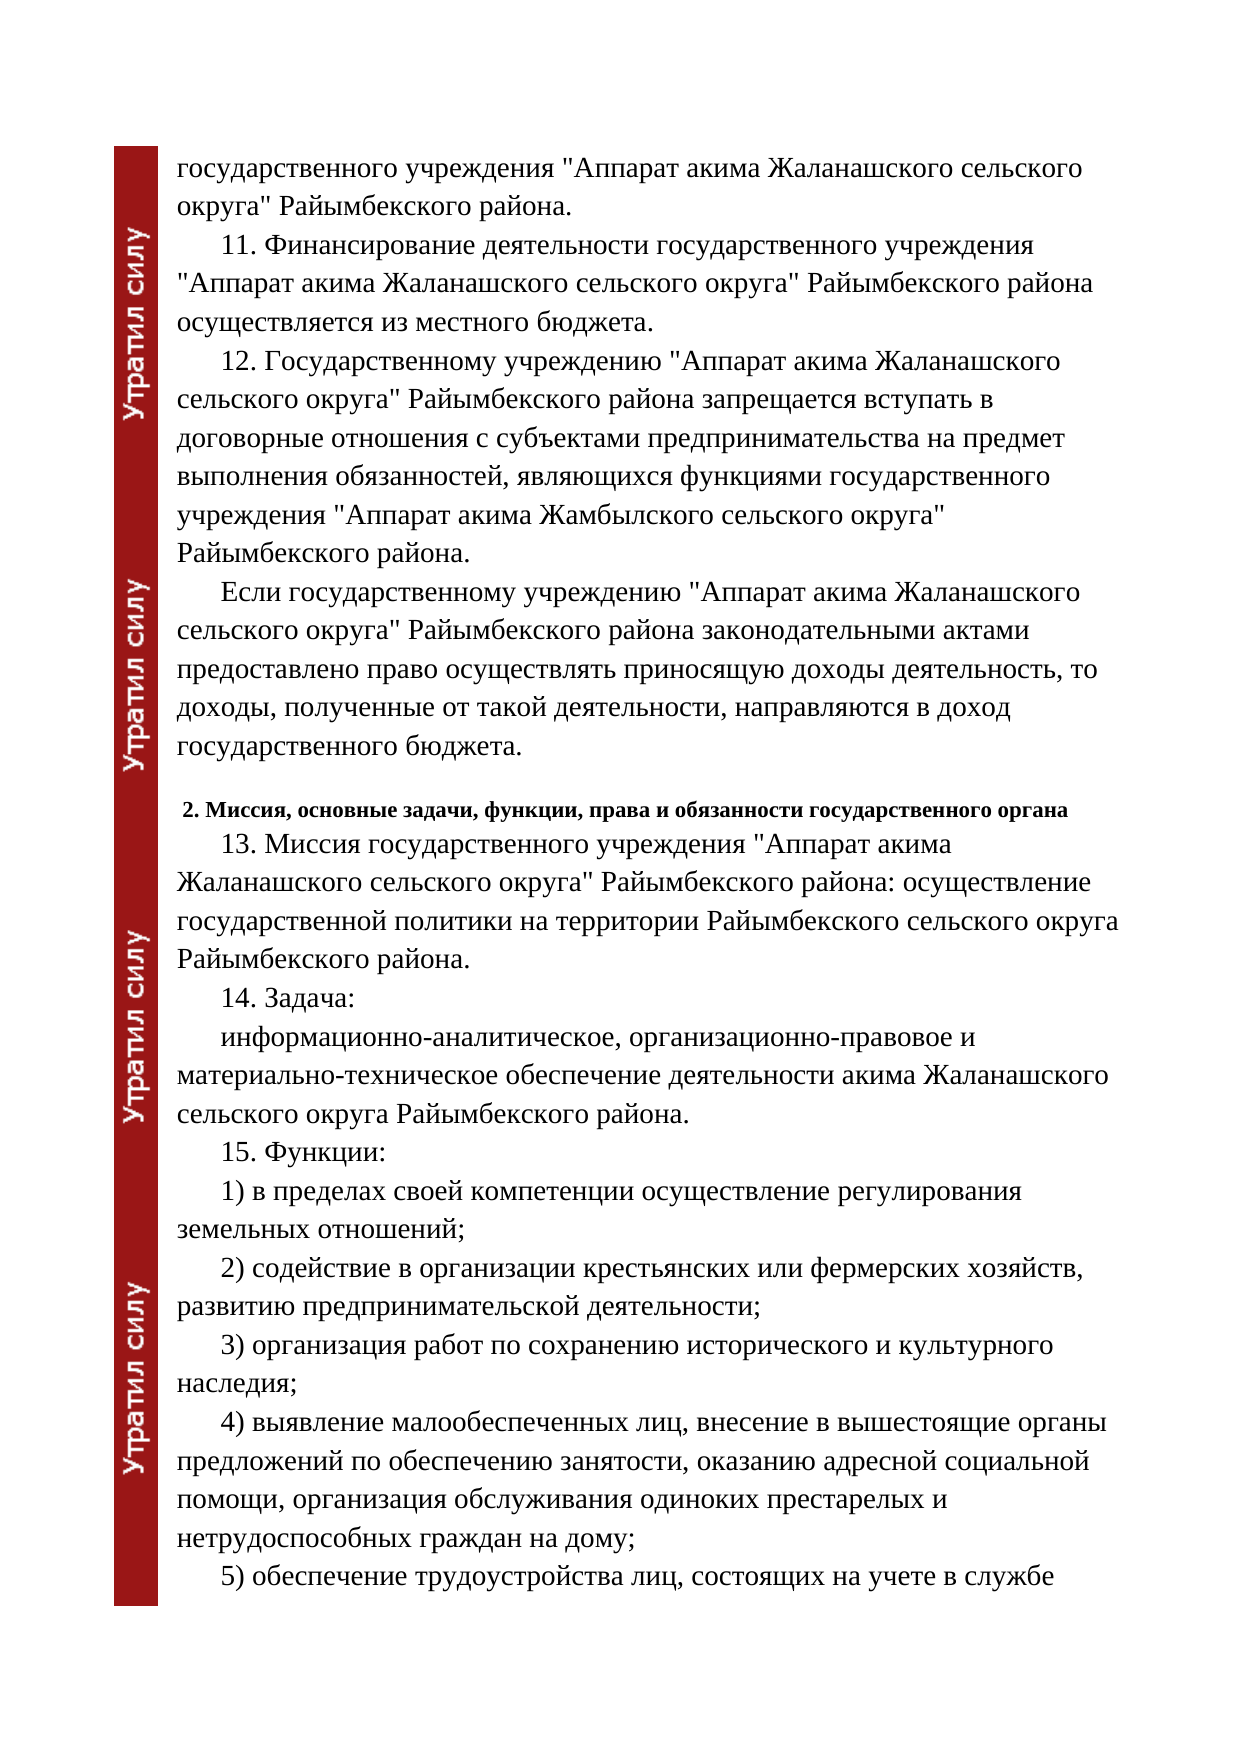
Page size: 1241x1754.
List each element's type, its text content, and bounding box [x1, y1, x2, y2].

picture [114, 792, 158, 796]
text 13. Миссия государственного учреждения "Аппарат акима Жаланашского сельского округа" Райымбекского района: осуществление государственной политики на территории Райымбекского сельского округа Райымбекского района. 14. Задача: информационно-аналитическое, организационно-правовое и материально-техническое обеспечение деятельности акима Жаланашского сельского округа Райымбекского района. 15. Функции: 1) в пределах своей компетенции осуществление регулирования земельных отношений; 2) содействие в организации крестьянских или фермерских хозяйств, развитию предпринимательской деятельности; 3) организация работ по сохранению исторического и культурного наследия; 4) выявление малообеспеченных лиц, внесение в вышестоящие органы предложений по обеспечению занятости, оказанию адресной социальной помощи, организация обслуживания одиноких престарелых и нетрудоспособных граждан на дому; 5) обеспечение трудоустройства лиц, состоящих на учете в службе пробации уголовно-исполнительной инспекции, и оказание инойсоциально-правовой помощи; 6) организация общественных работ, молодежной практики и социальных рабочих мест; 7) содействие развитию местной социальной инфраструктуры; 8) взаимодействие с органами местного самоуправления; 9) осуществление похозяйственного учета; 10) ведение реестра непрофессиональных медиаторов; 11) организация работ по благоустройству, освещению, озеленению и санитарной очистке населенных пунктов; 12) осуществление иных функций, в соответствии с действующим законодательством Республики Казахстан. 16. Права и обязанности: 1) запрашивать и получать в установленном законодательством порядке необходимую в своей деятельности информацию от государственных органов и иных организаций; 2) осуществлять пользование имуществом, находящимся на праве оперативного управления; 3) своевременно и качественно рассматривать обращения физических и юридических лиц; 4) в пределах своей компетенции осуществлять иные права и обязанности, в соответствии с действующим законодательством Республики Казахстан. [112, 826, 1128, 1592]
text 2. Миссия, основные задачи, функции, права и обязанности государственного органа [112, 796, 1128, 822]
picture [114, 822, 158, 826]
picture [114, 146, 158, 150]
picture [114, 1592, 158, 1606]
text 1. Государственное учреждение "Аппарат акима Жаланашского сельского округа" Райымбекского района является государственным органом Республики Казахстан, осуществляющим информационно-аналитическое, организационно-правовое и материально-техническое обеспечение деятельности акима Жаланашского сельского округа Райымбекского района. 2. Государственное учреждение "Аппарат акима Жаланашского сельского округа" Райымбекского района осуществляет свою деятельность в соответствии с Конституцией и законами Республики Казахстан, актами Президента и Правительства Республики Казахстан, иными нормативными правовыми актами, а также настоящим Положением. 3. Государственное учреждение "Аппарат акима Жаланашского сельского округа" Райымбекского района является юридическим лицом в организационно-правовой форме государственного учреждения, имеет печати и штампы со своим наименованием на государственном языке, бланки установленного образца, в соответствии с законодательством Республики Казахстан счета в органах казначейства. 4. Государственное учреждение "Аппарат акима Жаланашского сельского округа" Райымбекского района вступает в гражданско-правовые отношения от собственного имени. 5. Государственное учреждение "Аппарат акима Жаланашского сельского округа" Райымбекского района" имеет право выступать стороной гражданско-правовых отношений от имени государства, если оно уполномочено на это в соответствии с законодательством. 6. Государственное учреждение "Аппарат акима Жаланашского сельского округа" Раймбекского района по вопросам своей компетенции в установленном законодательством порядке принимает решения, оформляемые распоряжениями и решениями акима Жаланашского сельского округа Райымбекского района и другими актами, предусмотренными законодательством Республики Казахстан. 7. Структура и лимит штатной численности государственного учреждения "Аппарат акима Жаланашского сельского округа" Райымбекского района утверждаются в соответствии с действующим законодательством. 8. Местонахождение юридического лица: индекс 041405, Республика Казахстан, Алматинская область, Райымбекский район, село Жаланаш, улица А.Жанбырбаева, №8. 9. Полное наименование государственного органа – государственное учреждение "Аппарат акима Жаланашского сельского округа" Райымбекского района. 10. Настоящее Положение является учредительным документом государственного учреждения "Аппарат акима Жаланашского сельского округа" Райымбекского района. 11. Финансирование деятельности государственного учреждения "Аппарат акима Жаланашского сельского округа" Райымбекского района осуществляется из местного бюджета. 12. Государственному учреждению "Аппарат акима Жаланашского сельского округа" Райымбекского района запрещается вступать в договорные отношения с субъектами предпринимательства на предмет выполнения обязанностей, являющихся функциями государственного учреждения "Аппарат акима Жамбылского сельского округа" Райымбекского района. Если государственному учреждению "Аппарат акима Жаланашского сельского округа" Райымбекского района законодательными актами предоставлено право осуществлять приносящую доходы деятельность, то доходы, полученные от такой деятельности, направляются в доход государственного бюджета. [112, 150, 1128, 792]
# # #
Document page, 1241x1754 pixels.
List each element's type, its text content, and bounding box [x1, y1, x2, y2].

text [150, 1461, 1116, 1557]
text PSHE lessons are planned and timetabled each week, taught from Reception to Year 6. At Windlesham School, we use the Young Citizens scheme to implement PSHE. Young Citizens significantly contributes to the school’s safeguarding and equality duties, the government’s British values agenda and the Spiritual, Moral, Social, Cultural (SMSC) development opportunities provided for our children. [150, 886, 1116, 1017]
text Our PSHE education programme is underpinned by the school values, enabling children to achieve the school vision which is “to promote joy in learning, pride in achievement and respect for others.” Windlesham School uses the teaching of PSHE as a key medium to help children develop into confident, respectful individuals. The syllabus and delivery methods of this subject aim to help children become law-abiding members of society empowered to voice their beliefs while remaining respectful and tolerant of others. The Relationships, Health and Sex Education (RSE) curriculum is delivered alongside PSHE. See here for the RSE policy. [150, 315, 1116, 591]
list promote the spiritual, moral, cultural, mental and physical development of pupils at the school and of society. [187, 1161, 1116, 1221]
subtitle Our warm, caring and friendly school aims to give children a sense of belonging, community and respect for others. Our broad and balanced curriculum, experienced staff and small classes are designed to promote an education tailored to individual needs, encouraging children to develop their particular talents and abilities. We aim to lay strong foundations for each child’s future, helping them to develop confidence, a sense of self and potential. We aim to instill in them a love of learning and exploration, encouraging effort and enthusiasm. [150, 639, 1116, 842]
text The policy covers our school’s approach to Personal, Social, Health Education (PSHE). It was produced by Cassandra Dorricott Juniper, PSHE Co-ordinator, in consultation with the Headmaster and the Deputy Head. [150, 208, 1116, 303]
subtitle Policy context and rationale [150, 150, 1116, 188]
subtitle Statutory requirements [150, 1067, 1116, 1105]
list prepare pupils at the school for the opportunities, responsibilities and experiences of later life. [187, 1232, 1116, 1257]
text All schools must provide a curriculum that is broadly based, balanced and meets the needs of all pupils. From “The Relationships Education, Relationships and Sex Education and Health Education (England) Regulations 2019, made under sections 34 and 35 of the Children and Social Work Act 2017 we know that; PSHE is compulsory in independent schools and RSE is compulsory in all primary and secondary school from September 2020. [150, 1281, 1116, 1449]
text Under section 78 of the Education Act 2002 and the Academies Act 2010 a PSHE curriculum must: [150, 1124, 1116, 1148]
# # #
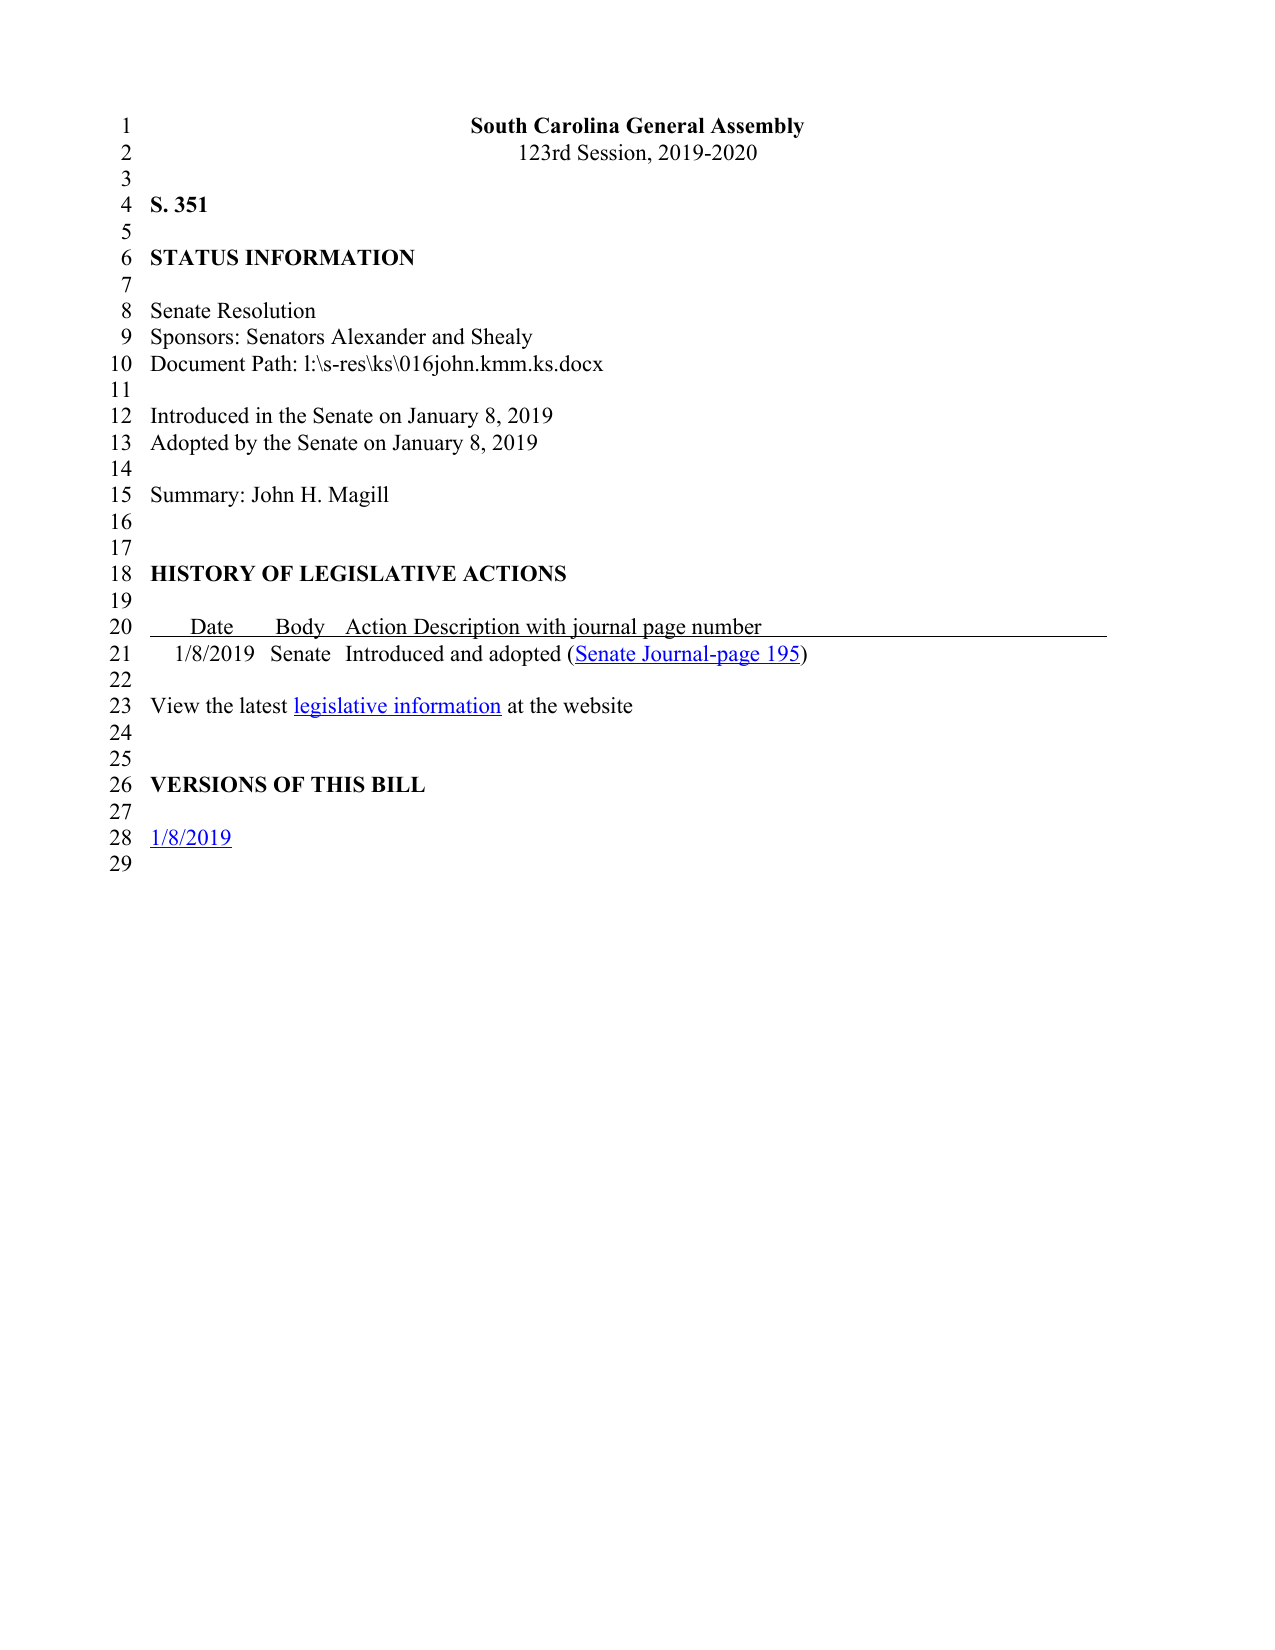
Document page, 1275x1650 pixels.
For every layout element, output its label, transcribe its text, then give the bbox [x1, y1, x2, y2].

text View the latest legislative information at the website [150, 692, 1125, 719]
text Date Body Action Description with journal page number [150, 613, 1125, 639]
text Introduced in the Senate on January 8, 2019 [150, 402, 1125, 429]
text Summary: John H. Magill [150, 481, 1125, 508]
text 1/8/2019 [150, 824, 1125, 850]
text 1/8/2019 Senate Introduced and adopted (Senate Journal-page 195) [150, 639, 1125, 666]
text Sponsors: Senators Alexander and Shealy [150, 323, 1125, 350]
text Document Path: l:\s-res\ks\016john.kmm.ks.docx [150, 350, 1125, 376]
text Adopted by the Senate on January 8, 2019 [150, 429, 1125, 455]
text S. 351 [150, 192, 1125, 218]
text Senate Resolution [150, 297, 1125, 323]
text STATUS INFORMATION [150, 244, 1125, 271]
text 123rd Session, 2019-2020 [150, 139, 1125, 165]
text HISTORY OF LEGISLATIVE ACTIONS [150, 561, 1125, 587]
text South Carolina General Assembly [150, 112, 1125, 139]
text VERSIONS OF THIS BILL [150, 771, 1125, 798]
# # #
Exercise goal —
Write only the number of lines in the listing that include "pixels".

Task solution —
2